ASSIGNMENT:
Swap "greatest" for "largest" and give again everything from the line containing "What is the greatest value displayed?" down to the line containing "Which has a", with all else unchanged and the pictures left out.

RAW DATA:
☆ ☆ ☆ ☆ ☆
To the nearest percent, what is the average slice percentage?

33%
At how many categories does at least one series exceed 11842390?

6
☆ ☆ ☆ ☆ ☆
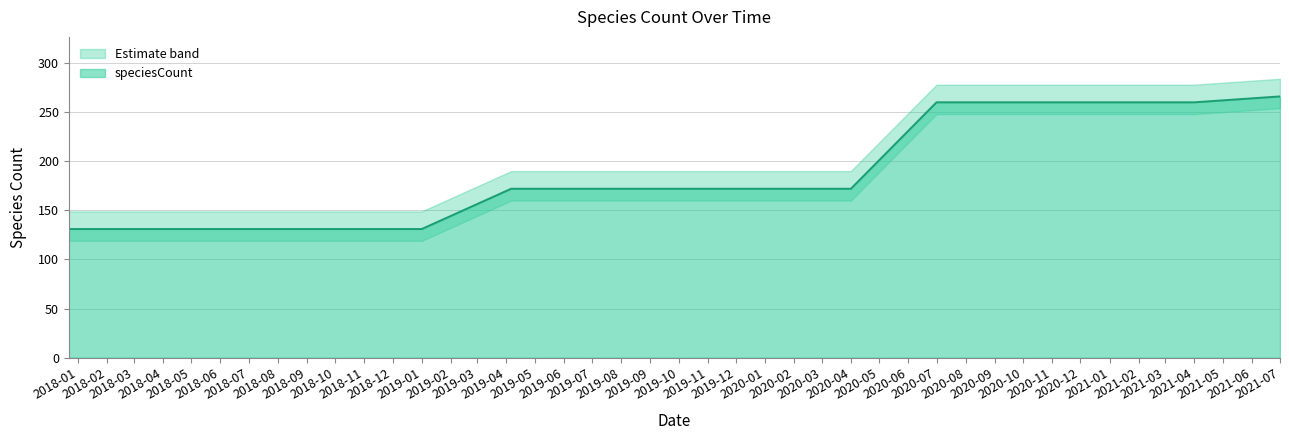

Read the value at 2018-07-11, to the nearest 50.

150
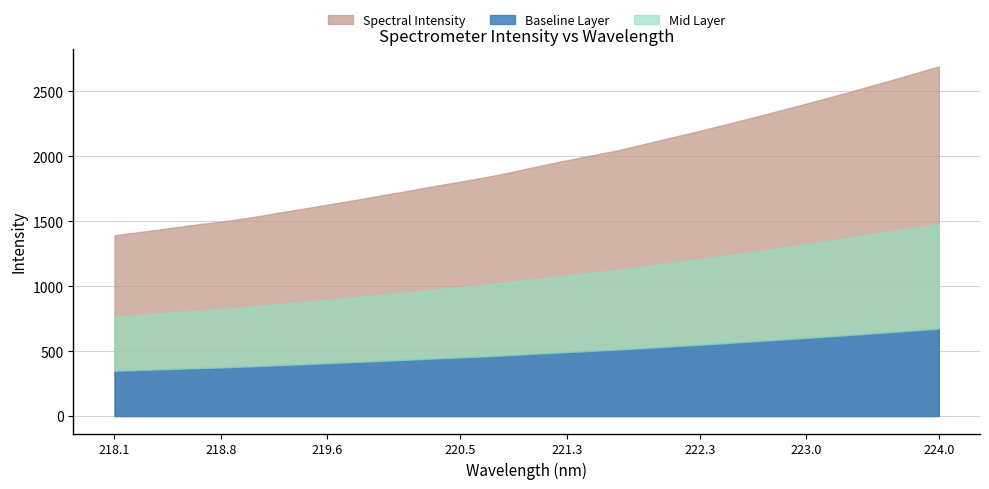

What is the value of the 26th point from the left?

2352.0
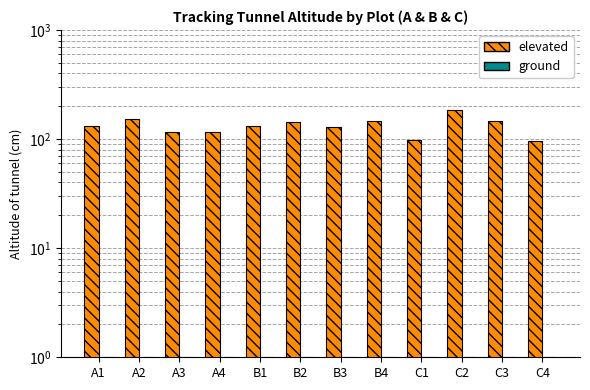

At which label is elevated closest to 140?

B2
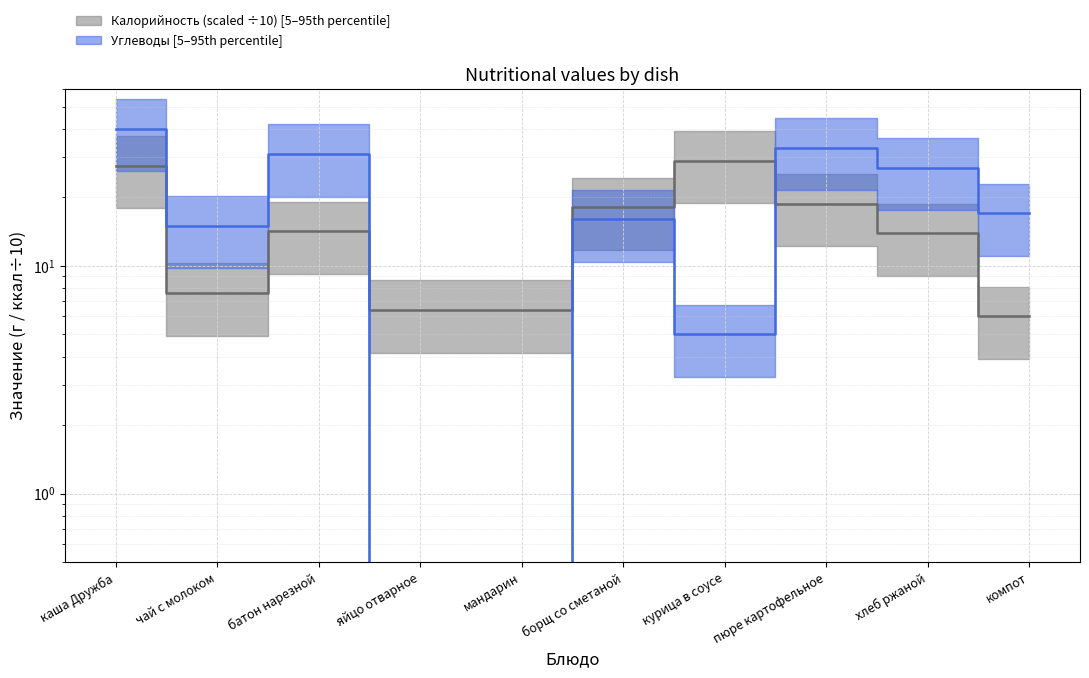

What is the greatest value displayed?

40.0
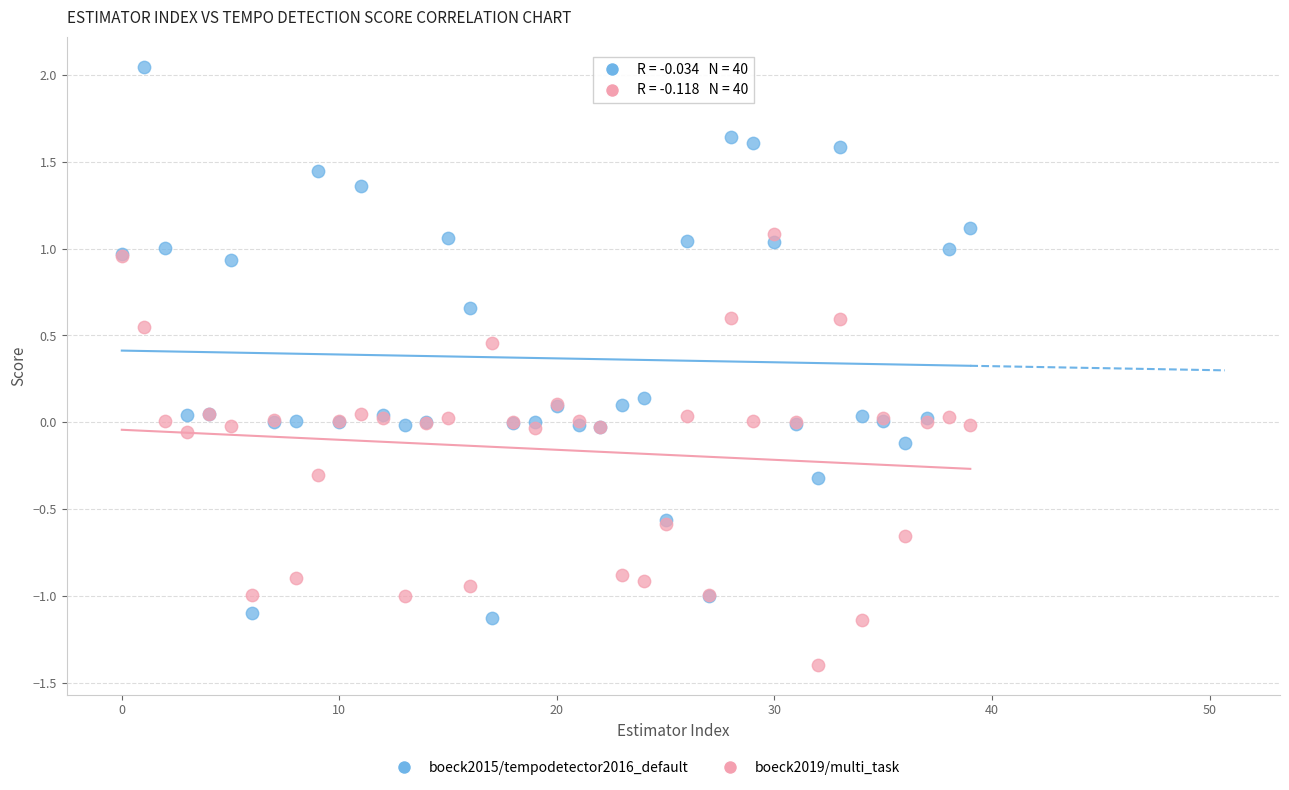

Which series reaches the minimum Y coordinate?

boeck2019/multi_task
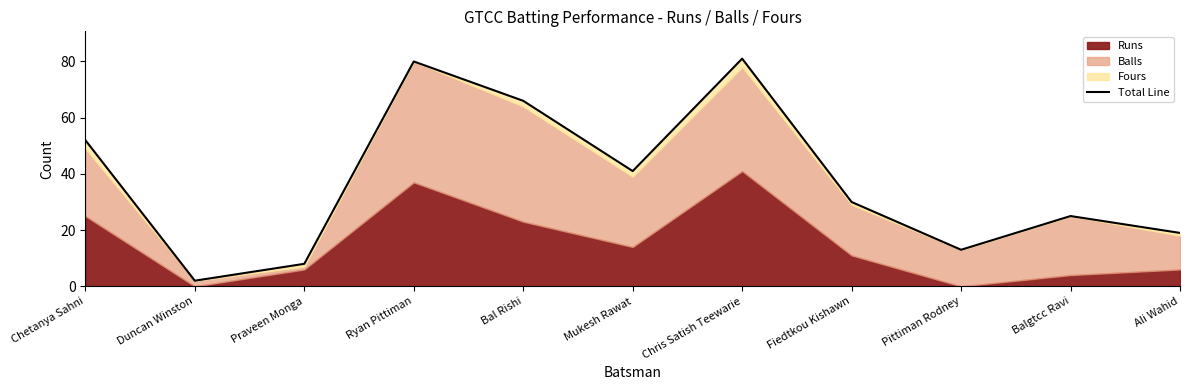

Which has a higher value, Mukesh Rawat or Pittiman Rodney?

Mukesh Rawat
☆ ☆ ☆ ☆ ☆
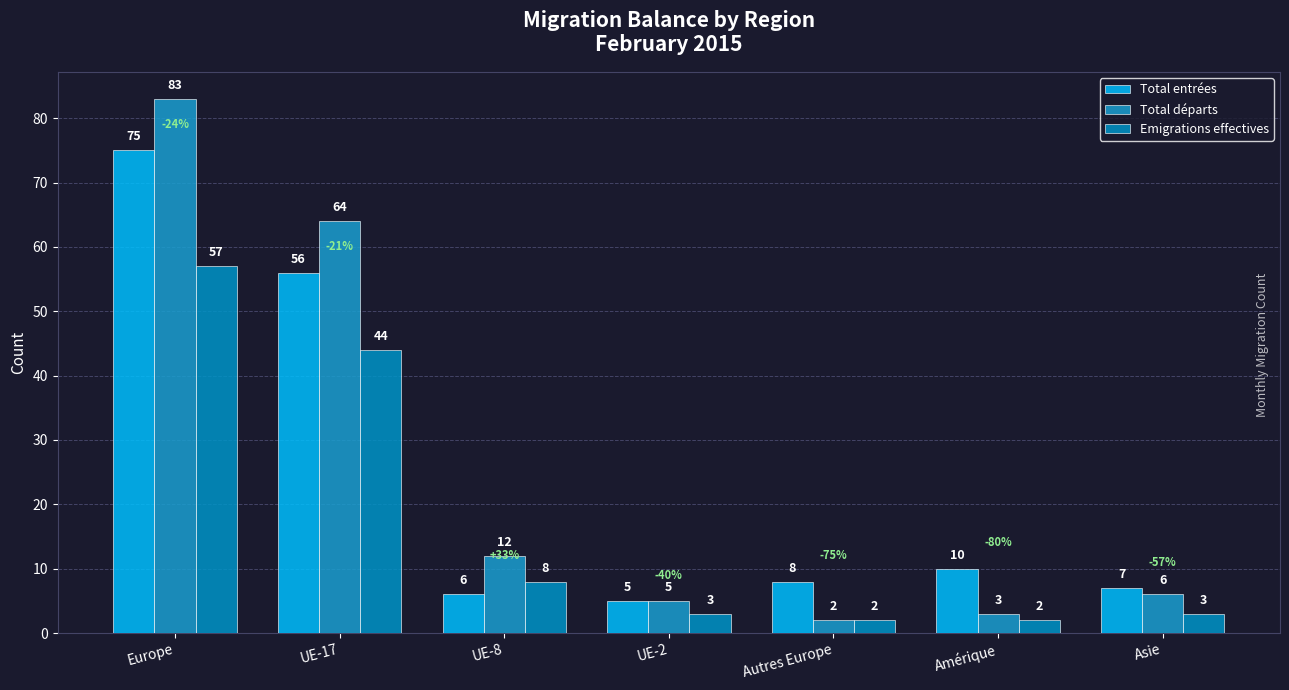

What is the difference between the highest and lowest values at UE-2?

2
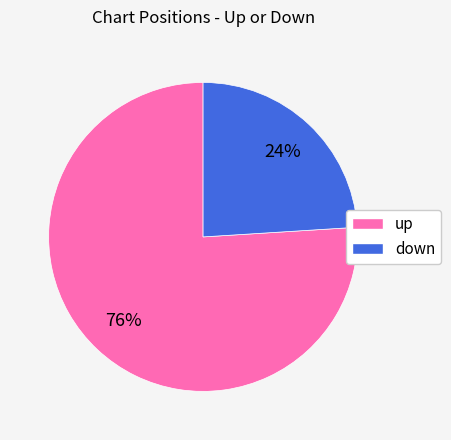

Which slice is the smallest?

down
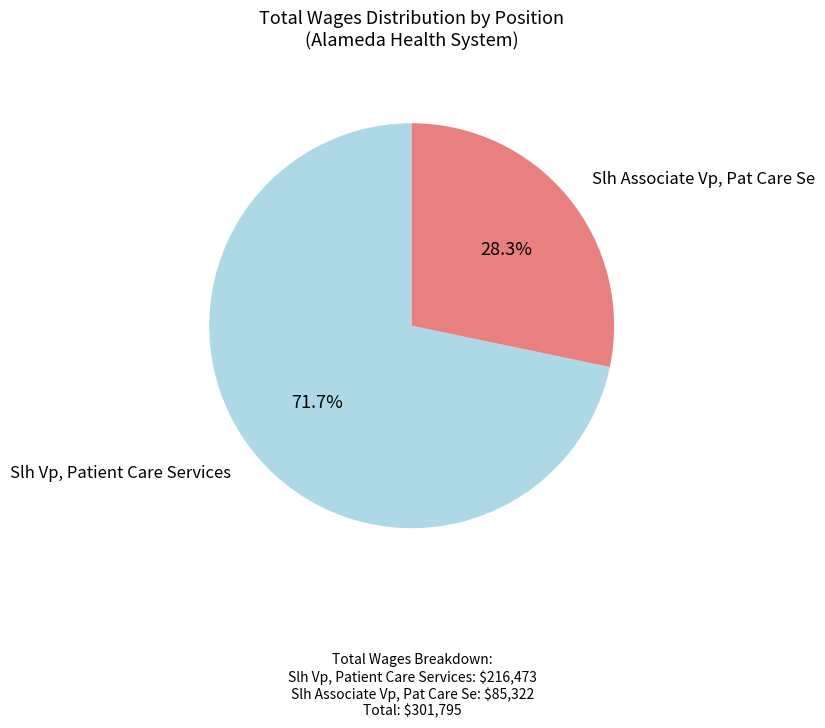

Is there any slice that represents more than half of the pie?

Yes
☆ ☆ ☆ ☆ ☆
WRITTEN ANSWER:
What is the largest value displayed?

40.0

Which series reaches the minimum Y coordinate?

boeck2019/multi_task

Which has a higher value, Mukesh Rawat or Pittiman Rodney?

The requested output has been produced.